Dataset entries

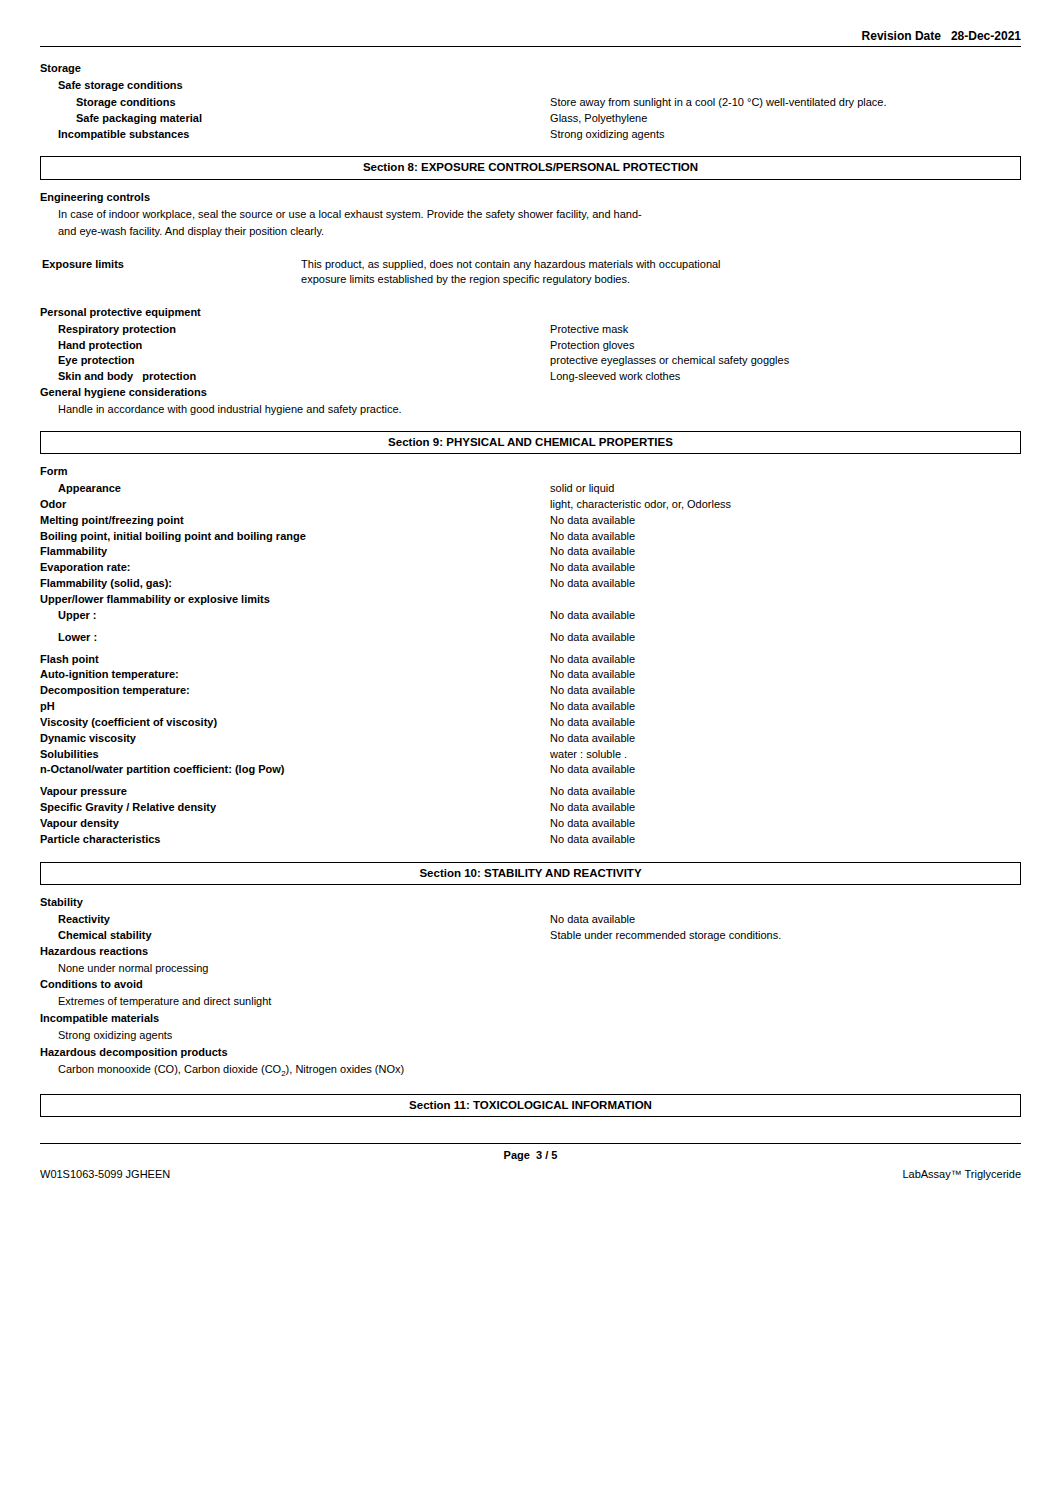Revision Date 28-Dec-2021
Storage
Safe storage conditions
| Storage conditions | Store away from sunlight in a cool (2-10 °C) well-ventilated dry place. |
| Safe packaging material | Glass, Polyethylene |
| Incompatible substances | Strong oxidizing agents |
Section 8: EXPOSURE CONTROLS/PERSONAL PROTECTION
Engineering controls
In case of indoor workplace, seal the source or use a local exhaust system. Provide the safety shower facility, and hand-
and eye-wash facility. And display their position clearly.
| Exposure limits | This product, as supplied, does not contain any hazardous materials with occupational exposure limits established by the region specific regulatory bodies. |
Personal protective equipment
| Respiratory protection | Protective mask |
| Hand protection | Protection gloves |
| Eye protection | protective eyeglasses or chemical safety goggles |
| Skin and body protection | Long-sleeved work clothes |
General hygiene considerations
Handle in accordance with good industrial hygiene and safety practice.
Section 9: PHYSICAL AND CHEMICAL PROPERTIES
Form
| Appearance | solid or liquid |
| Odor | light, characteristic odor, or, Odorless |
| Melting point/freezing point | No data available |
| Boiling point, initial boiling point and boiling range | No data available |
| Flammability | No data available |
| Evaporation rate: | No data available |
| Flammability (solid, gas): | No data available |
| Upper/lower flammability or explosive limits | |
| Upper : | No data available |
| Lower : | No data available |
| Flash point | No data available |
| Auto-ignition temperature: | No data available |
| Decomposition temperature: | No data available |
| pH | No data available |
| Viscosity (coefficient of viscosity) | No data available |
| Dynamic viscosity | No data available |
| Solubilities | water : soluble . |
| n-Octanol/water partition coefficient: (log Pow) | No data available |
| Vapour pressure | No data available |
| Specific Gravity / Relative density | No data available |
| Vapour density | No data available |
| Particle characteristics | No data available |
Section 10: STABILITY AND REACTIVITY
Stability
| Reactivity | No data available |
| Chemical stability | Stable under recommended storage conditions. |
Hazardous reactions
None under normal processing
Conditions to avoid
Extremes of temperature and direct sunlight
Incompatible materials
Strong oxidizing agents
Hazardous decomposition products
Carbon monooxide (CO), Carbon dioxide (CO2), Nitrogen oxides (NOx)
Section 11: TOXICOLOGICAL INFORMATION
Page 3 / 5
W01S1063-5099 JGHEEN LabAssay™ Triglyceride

...

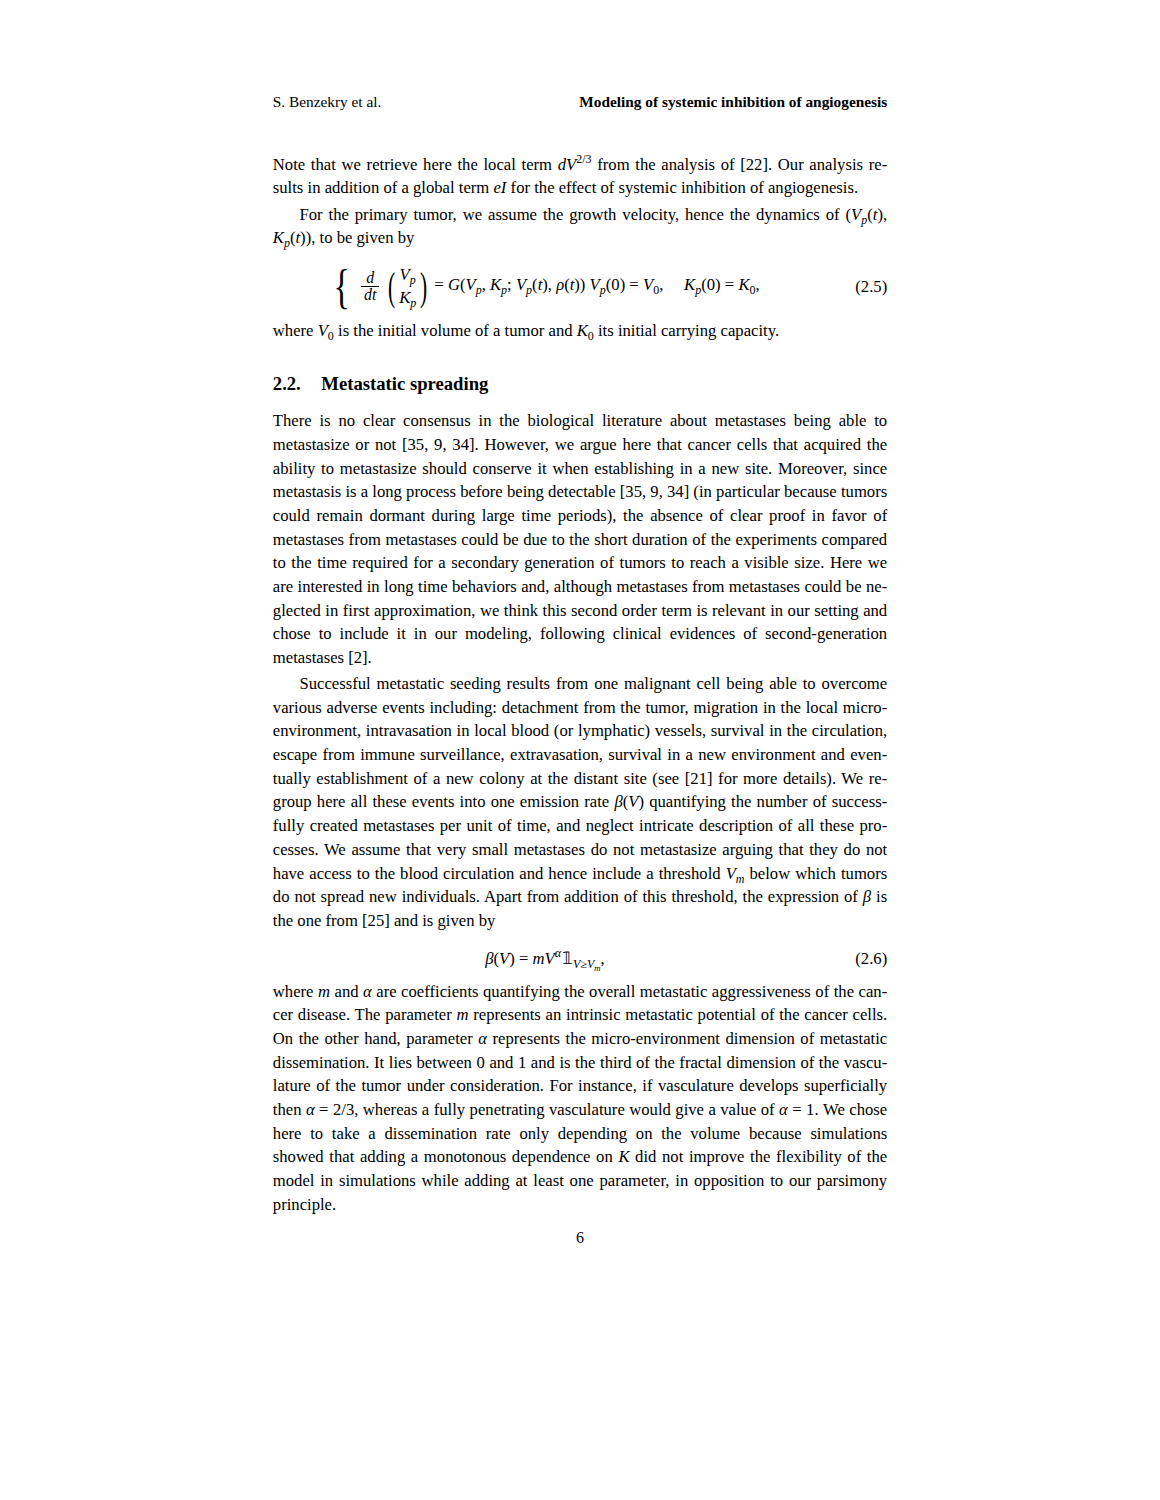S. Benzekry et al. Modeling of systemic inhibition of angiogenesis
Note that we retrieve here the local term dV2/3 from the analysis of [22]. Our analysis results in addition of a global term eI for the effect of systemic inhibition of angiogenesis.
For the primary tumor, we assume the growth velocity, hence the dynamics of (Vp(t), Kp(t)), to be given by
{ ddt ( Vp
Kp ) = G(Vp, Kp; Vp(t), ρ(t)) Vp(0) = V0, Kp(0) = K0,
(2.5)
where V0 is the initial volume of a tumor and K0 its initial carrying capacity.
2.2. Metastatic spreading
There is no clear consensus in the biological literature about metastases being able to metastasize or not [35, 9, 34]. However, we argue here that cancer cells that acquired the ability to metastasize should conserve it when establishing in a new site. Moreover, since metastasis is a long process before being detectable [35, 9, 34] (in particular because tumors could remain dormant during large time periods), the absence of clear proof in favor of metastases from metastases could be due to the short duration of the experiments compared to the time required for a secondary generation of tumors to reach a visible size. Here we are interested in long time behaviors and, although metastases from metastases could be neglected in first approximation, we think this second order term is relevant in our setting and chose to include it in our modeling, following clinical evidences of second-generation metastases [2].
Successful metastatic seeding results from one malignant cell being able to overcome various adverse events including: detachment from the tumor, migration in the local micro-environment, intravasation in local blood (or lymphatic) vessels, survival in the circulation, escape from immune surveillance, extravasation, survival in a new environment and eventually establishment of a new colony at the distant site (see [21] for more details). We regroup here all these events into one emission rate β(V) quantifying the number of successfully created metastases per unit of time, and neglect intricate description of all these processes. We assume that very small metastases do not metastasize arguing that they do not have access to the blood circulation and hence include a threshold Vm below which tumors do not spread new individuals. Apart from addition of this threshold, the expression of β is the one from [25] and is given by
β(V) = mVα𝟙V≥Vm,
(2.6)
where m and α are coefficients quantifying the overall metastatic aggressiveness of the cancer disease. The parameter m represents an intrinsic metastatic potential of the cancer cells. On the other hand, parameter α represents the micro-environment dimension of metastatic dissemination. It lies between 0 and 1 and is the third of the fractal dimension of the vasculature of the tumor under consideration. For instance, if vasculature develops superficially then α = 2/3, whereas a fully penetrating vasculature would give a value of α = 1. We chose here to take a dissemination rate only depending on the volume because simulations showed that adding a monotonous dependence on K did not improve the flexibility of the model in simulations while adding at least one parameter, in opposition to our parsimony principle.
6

*Task description*
Write out exactly the lines above between the line with "work clothes |" and the line with "Reactivity | No data available |", inclusive, and nothing beyond them.

*Response below*
| Skin and body protection | Long-sleeved work clothes |
General hygiene considerations
Handle in accordance with good industrial hygiene and safety practice.
Section 9: PHYSICAL AND CHEMICAL PROPERTIES
Form
| Appearance | solid or liquid |
| Odor | light, characteristic odor, or, Odorless |
| Melting point/freezing point | No data available |
| Boiling point, initial boiling point and boiling range | No data available |
| Flammability | No data available |
| Evaporation rate: | No data available |
| Flammability (solid, gas): | No data available |
| Upper/lower flammability or explosive limits | |
| Upper : | No data available |
| Lower : | No data available |
| Flash point | No data available |
| Auto-ignition temperature: | No data available |
| Decomposition temperature: | No data available |
| pH | No data available |
| Viscosity (coefficient of viscosity) | No data available |
| Dynamic viscosity | No data available |
| Solubilities | water : soluble . |
| n-Octanol/water partition coefficient: (log Pow) | No data available |
| Vapour pressure | No data available |
| Specific Gravity / Relative density | No data available |
| Vapour density | No data available |
| Particle characteristics | No data available |
Section 10: STABILITY AND REACTIVITY
Stability
| Reactivity | No data available |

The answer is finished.